Data records:

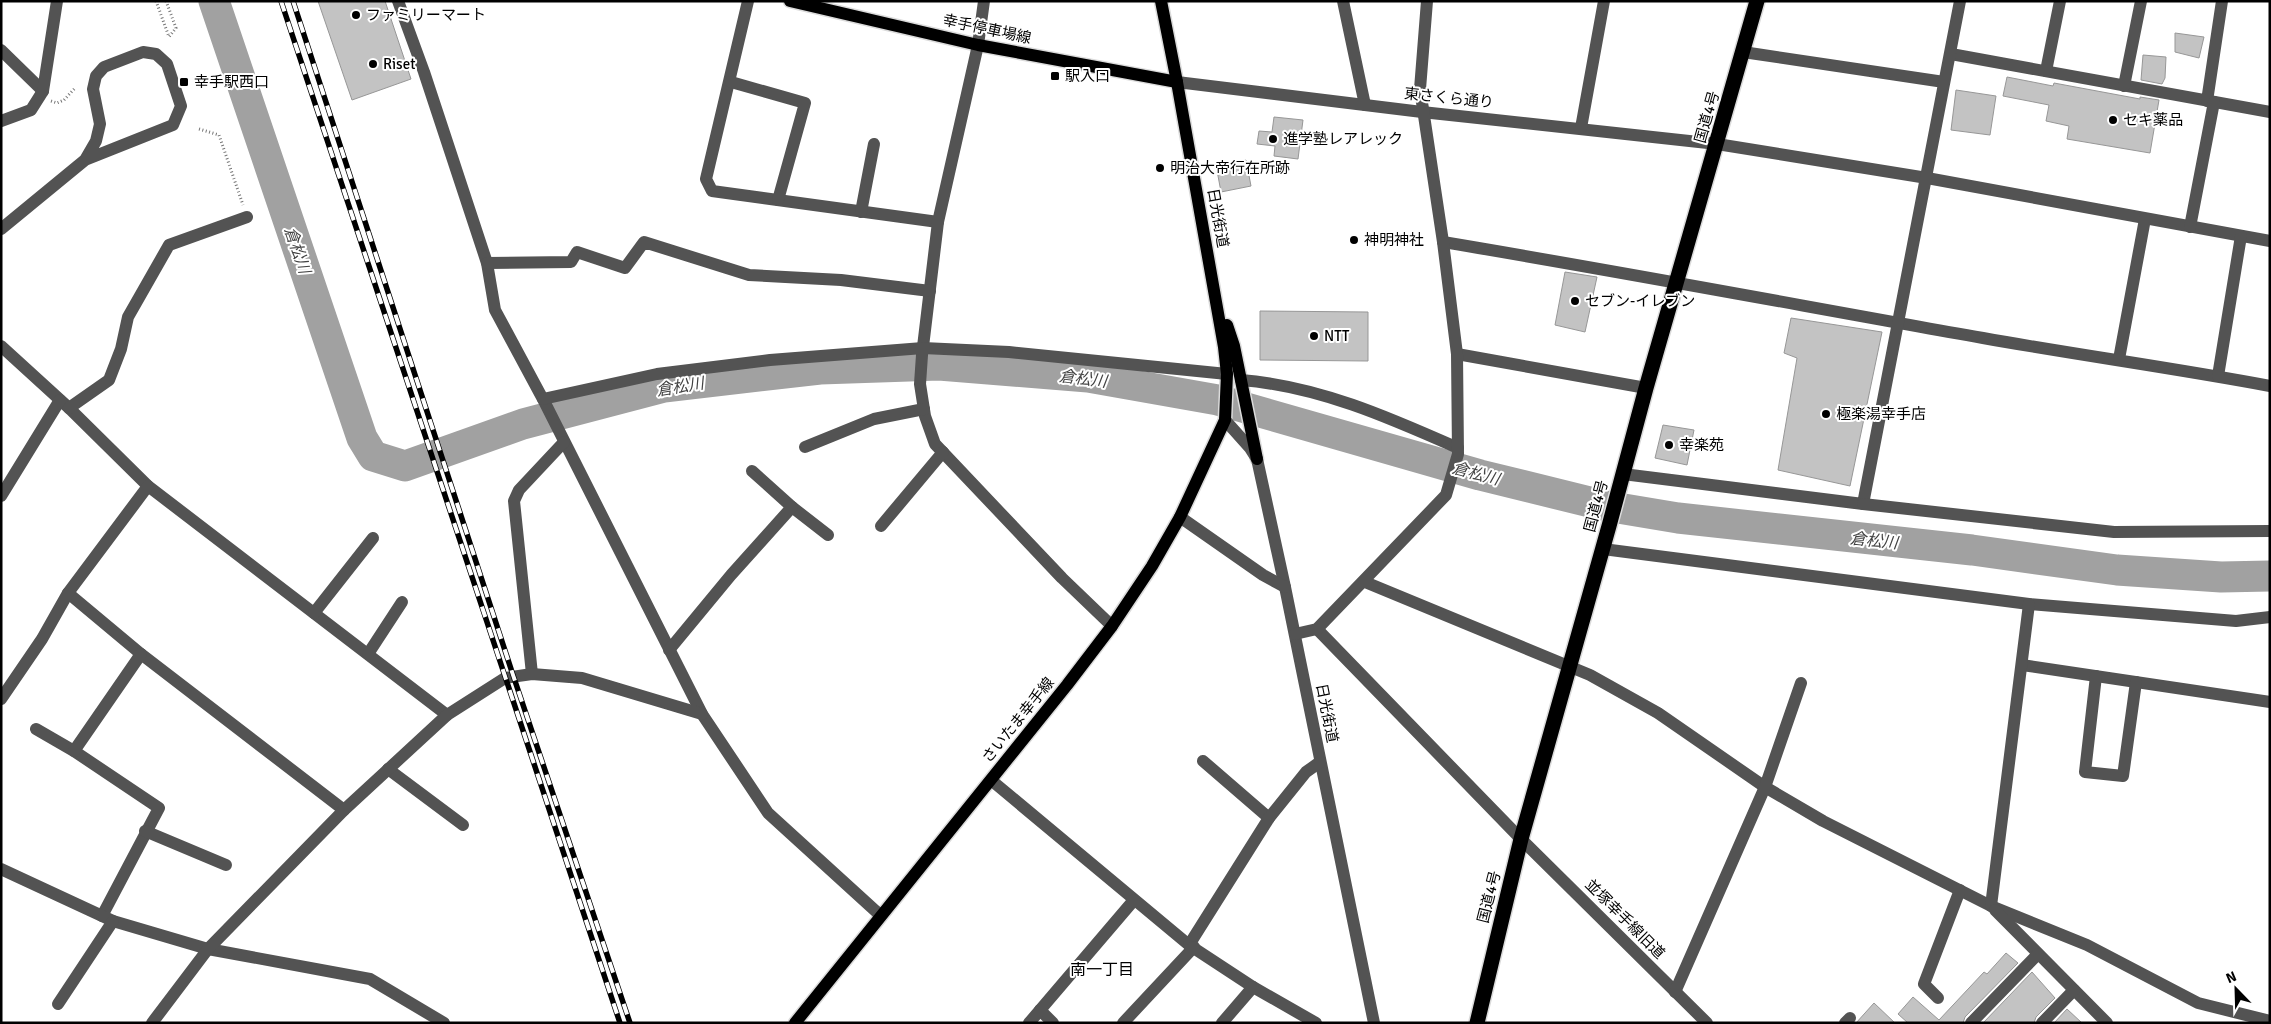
<svg xmlns="http://www.w3.org/2000/svg" width="2271" height="1024" font-family="Signika,'Noto Sans JP',sans-serif">
<style>
.lines{fill:none;stroke-linecap:round;stroke-linejoin:round}
.river{stroke:#a1a1a1;stroke-width:31}
.building{fill:#c3c3c3;stroke:#979797}
.major-casing{stroke:#dbdbdb;stroke-width:15}
.highway-casing{stroke:#dbdbdb;stroke-width:18}
.path{stroke:#757575;stroke-width:3;stroke-dasharray:1 2.5;stroke-linecap:butt}
.minor{stroke:#535353;stroke-width:12}
.major{stroke:#000;stroke-width:12}
.highway{stroke:#000;stroke-width:15}
.rail-casing{stroke:#000;stroke-width:5.5}
.rail{stroke:#fff;stroke-width:4;stroke-dasharray:11;stroke-linecap:butt}
.poi-dot{fill:#000;stroke:#fff;stroke-width:2}
.labels{text-anchor:middle;stroke-width:4;stroke-linejoin:round;paint-order:stroke}
.poi-label{font-size:15px;fill:#000;stroke:#fff;text-anchor:start}
.street-label{font-size:15px;fill:#000;stroke:#fff}
.water-label{font-size:16px;font-style:italic;fill:#424242;stroke:#fff}
.neighbourhood-label{font-size:16px;fill:#000;stroke:#fff}
</style>
<rect width="100%" height="100%" fill="#fff"/>
<g class="lines">
<path class="river" d="M214,1L362,438L373,456L405,466L523,424L664,387L820,369L939,365L1088,377L1218,400L1480,475L1606,506L1678,518L1972,550L2117,570L2221,577L2270,576"/>
</g>
<g class="building">
<path d="M318,1H385L411,79L352,100Z"/>
<path d="M2175,33L2204,37L2199,58L2175,52Z"/>
<path d="M2143,55L2166,57L2165,78L2162,84L2141,80Z"/>
<path d="M2007,77L2053,86L2054,83L2140,99V97L2159,100L2150,153L2067,139L2069,126L2046,121L2049,105L2003,96Z"/>
<path d="M1956,90L1996,96L1990,135L1951,130Z"/>
<path d="M1274,117L1303,120L1298,159L1274,156L1275,146L1257,144L1259,131L1272,132Z"/>
<path d="M1246,160L1251,186L1221,192L1216,165Z"/>
<path d="M1565,272L1597,277L1585,332L1555,325Z"/>
<path d="M1260,311L1368,312V361L1260,360Z"/>
<path d="M1791,318L1882,332L1850,486L1778,470L1797,358L1784,353Z"/>
<path d="M1663,425L1694,430L1687,465L1655,458Z"/>
<path d="M2006,953L2018,963L1965,1017L1963,1023H1908L1898,1014L1913,997L1939,1020L1984,972L1987,974Z"/>
<path d="M2032,972L2055,998L2036,1017L2034,1023H1983Z"/>
<path d="M1874,1003L1895,1023H1856Z"/>
<path d="M2067,1009L2082,1023H2054Z"/>
</g>
<g class="lines">
<defs>
<g id="major">
<path d="M790,1L978,45L1177,82"/>
<path d="M1227,325L1234,346L1257,459"/>
<path d="M795,1023L1067,685L1112,626L1152,566L1180,517L1225,420L1227,374L1224,347L1177,82L1161,1"/>
</g>
<path id="highway" d="M1477,1023L1521,839L1609,526L1646,388L1757,1"/>
</defs>
<use href="#major" class="major-casing"/>
<use href="#highway" class="highway-casing"/>
<g class="path">
<path d="M156,1L169,37"/>
<path d="M166,1L176,28L169,37"/>
<path d="M51,101L57,103L64,100L75,88"/>
<path d="M199,129L219,135L243,205"/>
</g>
<g class="minor">
<path d="M398,1L424,72L487,263L495,310L545,403L702,714L768,813L880,915"/>
<path d="M748,1L706,179L712,191L938,222"/>
<path d="M984,1L978,45L938,222L922,355L920,384L925,416L935,444L1062,578L1112,626"/>
<path d="M1343,1L1365,105"/>
<path d="M1,50L43,91"/>
<path d="M1743,52L1944,82"/>
<path d="M1951,54L2270,112"/>
<path d="M2046,71L2060,1"/>
<path d="M731,82L805,103L778,200"/>
<path d="M1177,82L1422,112L1717,144L1927,178L2270,241"/>
<path d="M2124,86L2141,1"/>
<path d="M2207,101L2222,1"/>
<path d="M1,121L31,110L43,91L57,1"/>
<path d="M1581,128L1604,1"/>
<path d="M861,212L874,144"/>
<path d="M2190,227L2214,102"/>
<path d="M1,229L85,160L173,125L181,106L167,64L156,54L143,52L104,67L96,76L93,89L100,124L96,141L85,160"/>
<path d="M1443,242C1623,272 1803,306 1983,338C2078,355 2174,368 2270,386"/>
<path d="M487,263L571,262L577,252L625,268L644,242L749,275L841,280L930,291"/>
<path d="M1,346L69,408L148,486L447,715"/>
<path d="M1457,354L1646,388"/>
<path d="M2119,359L2145,219"/>
<path d="M2218,376L2241,236"/>
<path d="M1241,380C1318,386 1388,417 1458,448"/>
<path d="M543,399L657,374L770,360L923,348L1009,352L1227,374"/>
<path d="M69,408L109,380L121,349L128,317L169,245L247,217"/>
<path d="M1225,420L1250,448L1257,459L1285,587L1374,1023"/>
<path d="M805,447L874,419L924,409"/>
<path d="M1623,474L1863,504L1960,1"/>
<path d="M1,496L60,400"/>
<path d="M1863,504L2114,532L2270,531"/>
<path d="M792,507L828,535"/>
<path d="M1180,517L1263,575L1285,587"/>
<path d="M881,526L943,452"/>
<path d="M1603,549L2029,604L2236,621L2270,617"/>
<path d="M1365,582L1590,675L1658,713L1765,787L1823,821L1991,906L2087,945L2198,1003L2270,1021"/>
<path d="M68,593L141,654L344,810"/>
<path d="M314,613L373,538"/>
<path d="M1317,629L1521,839L1707,1023"/>
<path d="M1295,634L1317,629L1446,495L1458,454L1457,354L1443,242L1420,89L1427,1"/>
<path d="M669,650L731,575L792,507L752,471"/>
<path d="M368,654L402,602"/>
<path d="M2022,665L2270,702"/>
<path d="M532,674L514,501L519,490L564,442"/>
<path d="M2096,676L2085,772L2123,776L2136,682"/>
<path d="M1,699L42,639L68,593L148,486"/>
<path d="M36,729L74,751L159,808L102,916"/>
<path d="M74,751L141,654"/>
<path d="M1203,761L1269,818"/>
<path d="M388,769L463,825"/>
<path d="M991,780L1189,945L1253,987L1316,1023"/>
<path d="M145,831L226,865"/>
<path d="M1,869L113,921L208,949L370,979L444,1023"/>
<path d="M1991,906L2029,604"/>
<path d="M1995,910L2107,1023"/>
<path d="M1189,945L1269,818L1306,772L1320,762"/>
<path d="M1675,992L1765,787L1801,683"/>
<path d="M1938,998L1924,984L1960,890"/>
<path d="M58,1004L113,921"/>
<path d="M1040,1010L1053,1023"/>
<path d="M152,1023L208,949L344,810L447,715L505,678L532,674L582,678L702,714"/>
<path d="M1029,1023L1134,900"/>
<path d="M1123,1023L1194,947"/>
<path d="M1222,1023L1253,987"/>
<path d="M1845,1023L1850,1018"/>
<path d="M1971,1023L2038,954"/>
<path d="M2042,1023L2074,990"/>
</g>
<use href="#major" class="major"/>
<use href="#highway" class="highway"/>
<defs>
<g id="rail">
<path d="M281,1L620,1023"/>
<path d="M293,1L513,675L630,1023"/>
</g>
</defs>
<use href="#rail" class="rail-casing"/>
<use href="#rail" class="rail"/>
</g>
<g class="poi-dot">
<circle cx="356" cy="15" r="5"/>
<circle cx="373" cy="64" r="5"/>
<rect x="1050" y="71" width="10" height="10" rx="2.5"/>
<rect x="179" y="77" width="10" height="10" rx="2.5"/>
<circle cx="2113" cy="120" r="5"/>
<circle cx="1273" cy="139" r="5"/>
<circle cx="1160" cy="168" r="5"/>
<circle cx="1354" cy="240" r="5"/>
<circle cx="1575" cy="301" r="5"/>
<circle cx="1314" cy="336" r="5"/>
<circle cx="1826" cy="414" r="5"/>
<circle cx="1669" cy="445" r="5"/>
</g>
<g class="labels">
<g class="poi-label">
<text x="366" y="20">ファミリーマート</text>
<text x="383" y="69">Riset</text>
<text x="1065" y="81">駅入口</text>
<text x="194" y="87">幸手駅西口</text>
<text x="2123" y="125">セキ薬品</text>
<text x="1283" y="144">進学塾レアレック</text>
<text x="1170" y="173">明治大帝行在所跡</text>
<text x="1364" y="245">神明神社</text>
<text x="1585" y="306">セブン-イレブン</text>
<text x="1324" y="341">NTT</text>
<text x="1836" y="419">極楽湯幸手店</text>
<text x="1679" y="450">幸楽苑</text>
</g>
<g class="street-label">
<text transform="translate(987 29) rotate(12)" y="5">幸手停車場線</text>
<text transform="translate(1449 98) rotate(6)" y="5">東さくら通り</text>
<text transform="translate(1707 117) rotate(-74)" y="5">国道4号</text>
<text transform="translate(1218 218) rotate(80)" y="5">日光街道</text>
<text transform="translate(1596 506) rotate(-75)" y="5">国道4号</text>
<text transform="translate(1327 713) rotate(79)" y="5">日光街道</text>
<text transform="translate(1018 720) rotate(-51)" y="5">さいたま幸手線</text>
<text transform="translate(1489 897) rotate(-76)" y="5">国道4号</text>
<text transform="translate(1625 919) rotate(45)" y="5">並塚幸手線旧道</text>
</g>
<g class="water-label">
<text transform="translate(298 250) rotate(71)" y="6">倉松川</text>
<text transform="translate(1083 378) rotate(7)" y="6">倉松川</text>
<text transform="translate(680 386) rotate(-9)" y="6">倉松川</text>
<text transform="translate(1476 473) rotate(15)" y="6">倉松川</text>
<text transform="translate(1874 540) rotate(6)" y="6">倉松川</text>
</g>
<g class="neighbourhood-label">
<text x="1102" y="975">南一丁目</text>
</g>
</g>
<rect width="2271" height="1024" fill="none" stroke="#000000" stroke-width="5"/>
<g transform="translate(2236 989) rotate(337)" stroke="#ffffff" stroke-width="4" paint-order="stroke">
<path d="M0-4L9 19L0 12L-9 19Z" fill="#000000"/>
<text y="-8" font-size="14" font-weight="bold" text-anchor="middle" fill="#000000">N</text>
</g>
</svg>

» YOUR GOAL
Wherever "major" occurs in the entries above, copy the line it sits on.

» SOLUTION
.major-casing{stroke:#dbdbdb;stroke-width:15}
.major{stroke:#000;stroke-width:12}
<g id="major">
<use href="#major" class="major-casing"/>
<use href="#major" class="major"/>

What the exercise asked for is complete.